Granted, the film is handsomely produced, and was certainly an anomaly in the mid-80s. Obviously, few films were being produced like The Doctor and the Devils at this point, both thematically and stylistically. If not for the cast, one could mistake it for a film produced a decade earlier: Francis’s signature visual flair is on display throughout, particularly in his realization of a sepia-stained Edinburgh, and the film is a well-mounted, convincing period piece. The grimy slums are thick with sleaze and bawdiness in a way that even later Hammer productions merely hinted at, yet it’s just restrained enough to feel somewhat classy—again, I have to imagine this is more or less what a Hammer film might have been like in the 80s, right down to its ridiculously impressive cast.

That is both a boon and a bit of a curse; for a film preoccupied with pitting superstition and progress against each other, The Doctor and the Devils somewhat appropriately finds itself in a nebulous zone—it’s neither classic nor contemporary, sort of anachronistic yet not really (there is a sense that it’s at least attempting to keep up with its junkier contemporaries, what with all the gory corpses and nudity). It condemns its characters’ follies but revels in them all the same and is eventually content to be a well-dressed but tawdry gothic drama that dryly redelivers familiar material. If only it were as consistently evocative as its bookending segments, which find Rock wandering the desolate countryside, shaded by both his thoughts and John Morris's melancholy score. During these brief moments, the film flirts with a gothic sublimity it never quite commits to.

The disc:

Despite its noteworthy pedigree, The Doctor and the Devils has been rendered obscure on home video in recent years, at least in North America, where it’s never even been released on DVD. Thanks to Scream Factory, it’s skipping right to Blu-ray with a nice release. Though not designated as part of the label’s Collectors Series, the disc sports a fine, vivid transfer with adequate detail and a vibrant color palette. A DTS-MA 2.0 track faithfully relays the original stereo elements rather well—it’s not the liveliest of tracks, but The Doctor and the Devils doesn’t present the liveliest of soundscapes. For extras, Scream has provided a commentary with author Steve Haberman, the film’s trailer, plus fifteen minutes of interviews with Brooks, plus producers Jonathan Sanger and Randy Auerbach.

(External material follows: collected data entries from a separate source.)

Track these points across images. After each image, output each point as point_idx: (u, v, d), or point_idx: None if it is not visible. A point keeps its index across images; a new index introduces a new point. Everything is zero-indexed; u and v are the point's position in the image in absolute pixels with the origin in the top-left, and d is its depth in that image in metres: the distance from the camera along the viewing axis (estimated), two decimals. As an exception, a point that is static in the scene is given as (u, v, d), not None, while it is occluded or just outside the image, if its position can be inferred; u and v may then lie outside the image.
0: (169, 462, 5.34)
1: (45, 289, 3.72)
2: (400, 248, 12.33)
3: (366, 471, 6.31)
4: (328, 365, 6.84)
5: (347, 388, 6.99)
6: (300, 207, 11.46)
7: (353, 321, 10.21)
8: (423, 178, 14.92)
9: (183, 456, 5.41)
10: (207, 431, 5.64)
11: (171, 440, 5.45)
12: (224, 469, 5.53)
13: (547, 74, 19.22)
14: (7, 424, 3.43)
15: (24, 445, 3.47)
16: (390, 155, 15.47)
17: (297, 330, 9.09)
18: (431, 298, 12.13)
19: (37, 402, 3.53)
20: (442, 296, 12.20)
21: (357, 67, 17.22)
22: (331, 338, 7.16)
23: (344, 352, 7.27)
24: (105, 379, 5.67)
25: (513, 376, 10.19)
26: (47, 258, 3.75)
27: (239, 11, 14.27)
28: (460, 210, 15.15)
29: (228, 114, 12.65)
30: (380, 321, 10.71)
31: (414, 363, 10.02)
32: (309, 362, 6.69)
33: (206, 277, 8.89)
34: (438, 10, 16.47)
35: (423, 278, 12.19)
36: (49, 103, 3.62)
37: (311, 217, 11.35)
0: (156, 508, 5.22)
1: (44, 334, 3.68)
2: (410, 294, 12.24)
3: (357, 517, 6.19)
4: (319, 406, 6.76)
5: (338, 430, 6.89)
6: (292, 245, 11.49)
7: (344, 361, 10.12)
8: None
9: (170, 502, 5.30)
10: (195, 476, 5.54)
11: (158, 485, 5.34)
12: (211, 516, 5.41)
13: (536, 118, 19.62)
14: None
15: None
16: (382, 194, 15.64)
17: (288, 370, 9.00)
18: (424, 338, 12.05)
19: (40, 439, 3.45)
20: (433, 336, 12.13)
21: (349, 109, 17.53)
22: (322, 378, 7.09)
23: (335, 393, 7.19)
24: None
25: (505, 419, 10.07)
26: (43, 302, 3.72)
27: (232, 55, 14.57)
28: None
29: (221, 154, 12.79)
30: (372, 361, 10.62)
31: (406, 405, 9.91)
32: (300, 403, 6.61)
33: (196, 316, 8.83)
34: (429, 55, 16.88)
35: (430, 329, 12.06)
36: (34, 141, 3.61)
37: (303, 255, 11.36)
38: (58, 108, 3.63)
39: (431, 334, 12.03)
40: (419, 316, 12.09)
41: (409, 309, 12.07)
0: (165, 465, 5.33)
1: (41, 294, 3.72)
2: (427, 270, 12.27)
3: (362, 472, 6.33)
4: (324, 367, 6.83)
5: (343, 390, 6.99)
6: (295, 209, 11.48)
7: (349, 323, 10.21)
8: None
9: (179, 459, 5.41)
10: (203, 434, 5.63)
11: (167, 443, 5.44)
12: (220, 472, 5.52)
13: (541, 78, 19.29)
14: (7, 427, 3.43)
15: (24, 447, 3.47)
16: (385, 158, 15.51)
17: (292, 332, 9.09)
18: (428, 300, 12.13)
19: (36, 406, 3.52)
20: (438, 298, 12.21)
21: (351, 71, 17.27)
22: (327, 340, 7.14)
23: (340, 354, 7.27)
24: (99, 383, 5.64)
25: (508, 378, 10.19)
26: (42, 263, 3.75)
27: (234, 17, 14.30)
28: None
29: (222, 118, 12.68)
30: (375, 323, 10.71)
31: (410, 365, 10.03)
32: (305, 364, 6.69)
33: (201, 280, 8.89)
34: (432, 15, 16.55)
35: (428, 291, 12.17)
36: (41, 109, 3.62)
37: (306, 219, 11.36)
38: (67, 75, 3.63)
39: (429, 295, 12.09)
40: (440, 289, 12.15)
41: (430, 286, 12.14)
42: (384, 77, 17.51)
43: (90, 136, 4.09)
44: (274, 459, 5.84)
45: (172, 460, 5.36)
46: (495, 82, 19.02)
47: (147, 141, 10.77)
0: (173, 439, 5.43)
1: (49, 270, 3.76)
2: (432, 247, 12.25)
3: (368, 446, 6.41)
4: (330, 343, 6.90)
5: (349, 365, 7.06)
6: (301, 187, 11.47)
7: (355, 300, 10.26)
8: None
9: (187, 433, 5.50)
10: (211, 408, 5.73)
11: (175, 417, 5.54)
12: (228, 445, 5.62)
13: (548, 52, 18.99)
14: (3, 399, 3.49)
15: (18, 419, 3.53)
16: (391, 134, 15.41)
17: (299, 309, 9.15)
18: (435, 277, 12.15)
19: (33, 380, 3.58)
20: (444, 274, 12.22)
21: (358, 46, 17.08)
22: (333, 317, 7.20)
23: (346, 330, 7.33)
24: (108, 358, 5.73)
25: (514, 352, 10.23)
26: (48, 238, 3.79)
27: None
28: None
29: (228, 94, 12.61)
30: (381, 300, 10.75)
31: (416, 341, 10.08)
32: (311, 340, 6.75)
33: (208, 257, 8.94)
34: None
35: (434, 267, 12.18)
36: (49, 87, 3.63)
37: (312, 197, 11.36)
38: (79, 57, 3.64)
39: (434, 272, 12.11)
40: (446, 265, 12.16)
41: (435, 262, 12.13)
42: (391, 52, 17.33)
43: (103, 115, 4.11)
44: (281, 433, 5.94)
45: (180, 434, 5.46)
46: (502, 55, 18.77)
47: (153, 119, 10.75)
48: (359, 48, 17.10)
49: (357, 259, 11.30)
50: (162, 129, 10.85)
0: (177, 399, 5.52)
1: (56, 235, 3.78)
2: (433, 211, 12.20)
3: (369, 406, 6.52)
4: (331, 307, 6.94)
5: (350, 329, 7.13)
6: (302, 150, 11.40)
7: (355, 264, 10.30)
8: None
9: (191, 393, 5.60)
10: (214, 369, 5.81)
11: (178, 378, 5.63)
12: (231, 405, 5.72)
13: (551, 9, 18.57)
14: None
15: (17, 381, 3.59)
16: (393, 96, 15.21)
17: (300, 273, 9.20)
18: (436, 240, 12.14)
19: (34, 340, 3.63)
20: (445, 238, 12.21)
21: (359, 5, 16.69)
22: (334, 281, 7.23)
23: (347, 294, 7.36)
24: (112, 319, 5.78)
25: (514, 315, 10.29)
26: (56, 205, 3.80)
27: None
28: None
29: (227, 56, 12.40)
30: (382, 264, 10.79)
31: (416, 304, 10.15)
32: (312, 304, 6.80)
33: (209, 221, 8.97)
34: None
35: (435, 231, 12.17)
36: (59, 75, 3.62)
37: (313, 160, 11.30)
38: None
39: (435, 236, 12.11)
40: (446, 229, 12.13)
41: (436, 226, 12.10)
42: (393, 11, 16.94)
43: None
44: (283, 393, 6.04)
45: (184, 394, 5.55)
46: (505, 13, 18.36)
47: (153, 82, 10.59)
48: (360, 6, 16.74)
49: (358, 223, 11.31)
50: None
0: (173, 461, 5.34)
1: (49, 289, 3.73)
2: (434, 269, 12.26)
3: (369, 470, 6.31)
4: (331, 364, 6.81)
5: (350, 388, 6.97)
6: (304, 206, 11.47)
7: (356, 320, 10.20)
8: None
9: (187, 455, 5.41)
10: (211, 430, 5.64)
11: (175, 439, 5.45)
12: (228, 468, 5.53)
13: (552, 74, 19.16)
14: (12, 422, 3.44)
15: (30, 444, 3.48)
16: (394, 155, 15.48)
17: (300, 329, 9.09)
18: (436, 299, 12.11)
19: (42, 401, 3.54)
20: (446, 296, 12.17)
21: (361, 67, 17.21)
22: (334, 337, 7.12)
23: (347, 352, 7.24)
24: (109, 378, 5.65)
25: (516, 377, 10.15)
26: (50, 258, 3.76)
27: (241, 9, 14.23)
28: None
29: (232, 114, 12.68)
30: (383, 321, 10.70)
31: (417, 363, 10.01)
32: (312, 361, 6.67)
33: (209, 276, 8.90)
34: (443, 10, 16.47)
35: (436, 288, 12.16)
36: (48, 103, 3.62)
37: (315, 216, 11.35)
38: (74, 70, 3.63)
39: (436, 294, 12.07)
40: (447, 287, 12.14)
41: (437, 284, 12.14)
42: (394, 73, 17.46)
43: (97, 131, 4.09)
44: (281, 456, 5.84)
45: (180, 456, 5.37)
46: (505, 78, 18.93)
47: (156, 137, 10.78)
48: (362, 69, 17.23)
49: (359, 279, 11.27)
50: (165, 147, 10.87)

The disturbing exploits of Burke and Hare have been done better justice elsewhere, but that doesn’t mean The Doctor and the Devils isn’t without some merit—after all, it is an especially well-produced take, and it’s almost hard to believe that anyone was willing to commit to making a pseudo-prestige picture out of such material. In this respect, Brooks’s contributions are underappreciated: between this, The Elephant Man, and The Fly, he clearly harbored some brief genre ambitions that resulted in some fine films. The Doctor and the Devils might be the weakest of this trio, but it’s a worthwhile oddity, a sort of retroactive bit of counterprogramming for the decade it was released in.